- **TASK TO CARRY OUT**:
Give every line of text in the data below as a numbered list, leaving out blank lines and the pictures.

++++

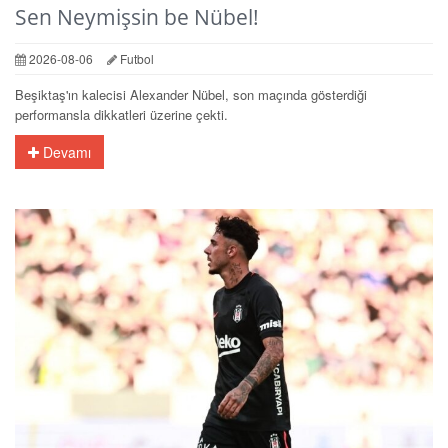
Sen Neymişsin be Nübel!
2026-08-06
Futbol
Beşiktaş'ın kalecisi Alexander Nübel, son maçında gösterdiği
performansla dikkatleri üzerine çekti.
Devamı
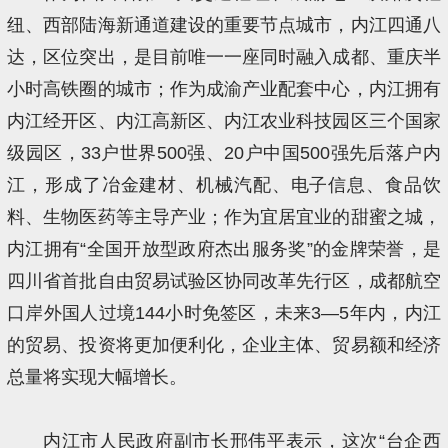
纽、西部陆海新通道建设的重要节点城市，内江四通八
达，区位突出，是目前唯一一座同时融入成都、重庆半
小时高铁圈的城市；作为成渝产业配套中心，内江拥有
内江经开区、内江高新区、内江农业科技园区三个国家
级园区，33户世界500强、20户中国500强先后落户内
江，形成了冶金建材、机械汽配、电子信息、食品饮
料、生物医药等主导产业；作为宜居宜业的甜蜜之城，
内江拥有“全国开放型政府杰出服务奖”的金牌荣誉，是
四川省首批自由贸易试验区协同改革先行区，成都航空
口岸外国人过境144小时免签区，未来3—5年内，内江
的贸易、投资将更加便利化，企业主体、贸易额和经济
总量将实现大幅增长。
内江市人民政府副市长邢伟平表示，这次“台企西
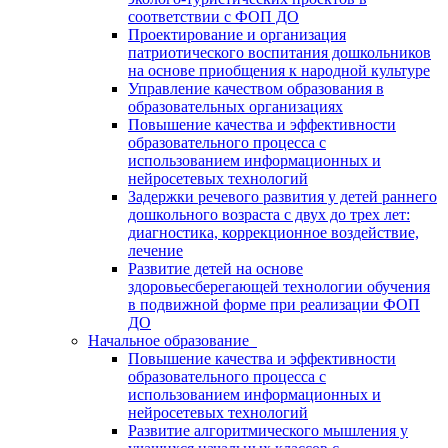
соответствии с ФОП ДО
Проектирование и организация
патриотического воспитания дошкольников
на основе приобщения к народной культуре
Управление качеством образования в
образовательных организациях
Повышение качества и эффективности
образовательного процесса с
использованием информационных и
нейросетевых технологий
Задержки речевого развития у детей раннего
дошкольного возраста с двух до трех лет:
диагностика, коррекционное воздействие,
лечение
Развитие детей на основе
здоровьесберегающей технологии обучения
в подвижной форме при реализации ФОП
ДО
Начальное образование
Повышение качества и эффективности
образовательного процесса с
использованием информационных и
нейросетевых технологий
Развитие алгоритмического мышления у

++++

- **OUTPUT OF THE EXERCISE**:
1. Sen Neymişsin be Nübel!
2. 2026-08-06
3. Futbol
4. Beşiktaş'ın kalecisi Alexander Nübel, son maçında gösterdiği
5. performansla dikkatleri üzerine çekti.
6. Devamı
7. 纽、西部陆海新通道建设的重要节点城市，内江四通八
8. 达，区位突出，是目前唯一一座同时融入成都、重庆半
9. 小时高铁圈的城市；作为成渝产业配套中心，内江拥有
10. 内江经开区、内江高新区、内江农业科技园区三个国家
11. 级园区，33户世界500强、20户中国500强先后落户内
12. 江，形成了冶金建材、机械汽配、电子信息、食品饮
13. 料、生物医药等主导产业；作为宜居宜业的甜蜜之城，
14. 内江拥有“全国开放型政府杰出服务奖”的金牌荣誉，是
15. 四川省首批自由贸易试验区协同改革先行区，成都航空
16. 口岸外国人过境144小时免签区，未来3—5年内，内江
17. 的贸易、投资将更加便利化，企业主体、贸易额和经济
18. 总量将实现大幅增长。
19. 内江市人民政府副市长邢伟平表示，这次“台企西
20. соответствии с ФОП ДО
21. Проектирование и организация
22. патриотического воспитания дошкольников
23. на основе приобщения к народной культуре
24. Управление качеством образования в
25. образовательных организациях
26. Повышение качества и эффективности
27. образовательного процесса с
28. использованием информационных и
29. нейросетевых технологий
30. Задержки речевого развития у детей раннего
31. дошкольного возраста с двух до трех лет:
32. диагностика, коррекционное воздействие,
33. лечение
34. Развитие детей на основе
35. здоровьесберегающей технологии обучения
36. в подвижной форме при реализации ФОП
37. ДО
38. Начальное образование
39. Повышение качества и эффективности
40. образовательного процесса с
41. использованием информационных и
42. нейросетевых технологий
43. Развитие алгоритмического мышления у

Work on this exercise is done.